Venezuela Holds Onto Prized US Refineries Amid Legal Battle

CARACAS, Venezuela (AP) — Venezuela will hold onto its U.S.-based Citgo refineries, settling a long-standing dispute that threw ownership of the crisis-wracked country’s prized assets into peril as its massive debt mounts.

Venezuela on Friday began paying off $1.4 billion that an arbitration panel said was owed to the Canadian mining firm Crystallex, following a disputed takeover of the company nearly a decade ago by the late-President Hugo Chavez. The initial payment of $425 million enables it to hold onto the refineries.

Venezuela Citgo

FILE – In this Sept. 8, 2008 file photo, traffic on I-95 passes Citgo oil storage tanks in Linden, N.J. Venezuela will hold onto its U.S.-based Citgo refineries, settling in Nov. 2018 a dispute that threw ownership of the struggling country’s prized assets into peril. (AP Photo/Mark Lennihan, File)

Russ Dallen, a broker at Miami-based Caracas Capital Markets, said Monday that the payment shows Venezuela’s changing tactics — from fighting creditors to striking deals.

But it’s unclear whether Venezuela can continue making good on the debt owed to Crystallex and a long list of others who are now lining up to collect.

“There’s not enough oil and money to pay everybody they need to pay now,” Dallen said. “They’re like hamsters on a treadmill.”

Inflation in Venezuela could top 1 million percent by year’s end as the country’s historic crisis deepens. In recent years, its oil production has also plummeted to its lowest level in seven decades.
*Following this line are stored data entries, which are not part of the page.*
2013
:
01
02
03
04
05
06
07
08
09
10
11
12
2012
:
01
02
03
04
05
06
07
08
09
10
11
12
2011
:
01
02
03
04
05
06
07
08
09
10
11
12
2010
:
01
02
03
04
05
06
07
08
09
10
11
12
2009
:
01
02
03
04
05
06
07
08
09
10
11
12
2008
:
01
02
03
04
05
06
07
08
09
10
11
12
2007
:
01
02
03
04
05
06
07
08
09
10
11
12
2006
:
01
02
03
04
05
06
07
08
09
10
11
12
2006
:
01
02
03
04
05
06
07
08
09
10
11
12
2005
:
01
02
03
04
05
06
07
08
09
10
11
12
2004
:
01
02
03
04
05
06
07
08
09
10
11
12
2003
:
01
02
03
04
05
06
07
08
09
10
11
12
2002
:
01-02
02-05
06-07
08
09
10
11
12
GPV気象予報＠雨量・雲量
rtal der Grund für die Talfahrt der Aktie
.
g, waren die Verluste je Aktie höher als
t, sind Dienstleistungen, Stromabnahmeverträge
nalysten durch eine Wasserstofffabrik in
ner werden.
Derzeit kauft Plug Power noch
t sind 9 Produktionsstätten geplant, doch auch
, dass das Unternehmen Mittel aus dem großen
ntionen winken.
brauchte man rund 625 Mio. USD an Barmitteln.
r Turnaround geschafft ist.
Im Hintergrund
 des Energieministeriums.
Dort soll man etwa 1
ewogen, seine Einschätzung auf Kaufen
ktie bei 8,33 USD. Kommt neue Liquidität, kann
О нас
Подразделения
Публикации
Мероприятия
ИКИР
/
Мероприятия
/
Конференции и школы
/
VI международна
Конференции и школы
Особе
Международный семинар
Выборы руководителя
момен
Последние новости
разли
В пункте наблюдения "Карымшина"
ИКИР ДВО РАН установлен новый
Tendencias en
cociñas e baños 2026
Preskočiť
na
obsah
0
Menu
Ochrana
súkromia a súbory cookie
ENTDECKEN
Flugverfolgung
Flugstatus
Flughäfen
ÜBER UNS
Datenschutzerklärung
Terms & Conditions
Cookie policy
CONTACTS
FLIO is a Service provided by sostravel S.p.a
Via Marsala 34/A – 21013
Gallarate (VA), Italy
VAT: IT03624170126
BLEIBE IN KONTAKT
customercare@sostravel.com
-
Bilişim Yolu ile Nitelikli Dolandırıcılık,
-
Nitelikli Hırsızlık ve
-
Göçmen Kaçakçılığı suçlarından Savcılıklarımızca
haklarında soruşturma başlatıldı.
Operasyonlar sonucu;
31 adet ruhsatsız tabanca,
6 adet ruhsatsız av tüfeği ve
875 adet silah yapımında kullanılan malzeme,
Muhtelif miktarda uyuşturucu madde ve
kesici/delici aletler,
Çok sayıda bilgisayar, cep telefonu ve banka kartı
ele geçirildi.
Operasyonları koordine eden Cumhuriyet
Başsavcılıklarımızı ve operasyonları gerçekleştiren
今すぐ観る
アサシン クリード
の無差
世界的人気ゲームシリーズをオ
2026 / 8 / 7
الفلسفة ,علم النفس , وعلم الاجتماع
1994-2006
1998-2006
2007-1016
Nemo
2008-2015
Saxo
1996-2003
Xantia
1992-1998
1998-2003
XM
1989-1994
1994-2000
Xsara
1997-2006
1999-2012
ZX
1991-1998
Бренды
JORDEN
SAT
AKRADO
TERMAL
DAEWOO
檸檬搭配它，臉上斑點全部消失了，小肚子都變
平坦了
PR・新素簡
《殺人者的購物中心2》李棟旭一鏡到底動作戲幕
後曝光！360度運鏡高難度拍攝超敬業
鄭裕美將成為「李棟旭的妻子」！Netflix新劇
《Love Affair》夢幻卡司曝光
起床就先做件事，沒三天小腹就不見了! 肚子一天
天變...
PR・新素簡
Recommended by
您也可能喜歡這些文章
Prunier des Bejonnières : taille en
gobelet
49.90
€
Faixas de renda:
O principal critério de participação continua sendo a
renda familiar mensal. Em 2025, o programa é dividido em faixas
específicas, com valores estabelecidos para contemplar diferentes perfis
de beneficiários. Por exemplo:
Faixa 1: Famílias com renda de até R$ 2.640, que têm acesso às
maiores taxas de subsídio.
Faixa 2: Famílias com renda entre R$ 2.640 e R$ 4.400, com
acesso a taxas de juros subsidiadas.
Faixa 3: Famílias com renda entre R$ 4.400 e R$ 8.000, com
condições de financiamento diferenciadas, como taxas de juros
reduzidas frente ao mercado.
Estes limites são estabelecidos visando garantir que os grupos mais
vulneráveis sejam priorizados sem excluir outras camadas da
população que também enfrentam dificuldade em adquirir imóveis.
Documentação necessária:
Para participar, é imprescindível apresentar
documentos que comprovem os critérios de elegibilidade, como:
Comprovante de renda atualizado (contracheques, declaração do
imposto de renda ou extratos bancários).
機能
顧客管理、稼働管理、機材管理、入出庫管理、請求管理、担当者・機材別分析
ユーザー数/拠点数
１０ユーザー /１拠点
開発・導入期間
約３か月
Among many others who are awaiting cash, Venezuela has a pending $1.3 billion settlement agreement with Rusoro Mining to pay off and another agreement with oil giant ConocoPhillips worth $2 billion. Last year, Venezuela stopped paying down the $65 billion owed to bond holders, and other creditors still await settlement deals.

Chavez in early 2009 announced Venezuela’s takeover of the Crystallex mining operations in Bolivar state, a mineral rich region that holds one of South America’s largest gold deposits. He accused mining companies of damaging the environment and violating workers’ rights and expropriated the Canadian company as part of a socialist revolution that’s left the country now under the rule of President Nicolas Maduro.

To recoup its losses, Crystallex targeted Houston-based Citgo, potentially forcing Venezuela to sell off its most valuable foreign asset valued at $8 billion. Citgo is part of the state-run oil company PDVSA and has three refineries in Louisiana, Texas and Illinois, in addition to a network of pipelines.

Papers filed in a Canadian court Friday say Venezuela made the initial payment to Crystallex and agreed to make good on the rest by 2021.

“You can duck and hide, but if a court says you owe the money, you owe the money,” Dallen said. “Like any creditor you don’t pay, they’re going to hunt you down.”

Citgo did not immediately respond to a request for comment from The Associated Press.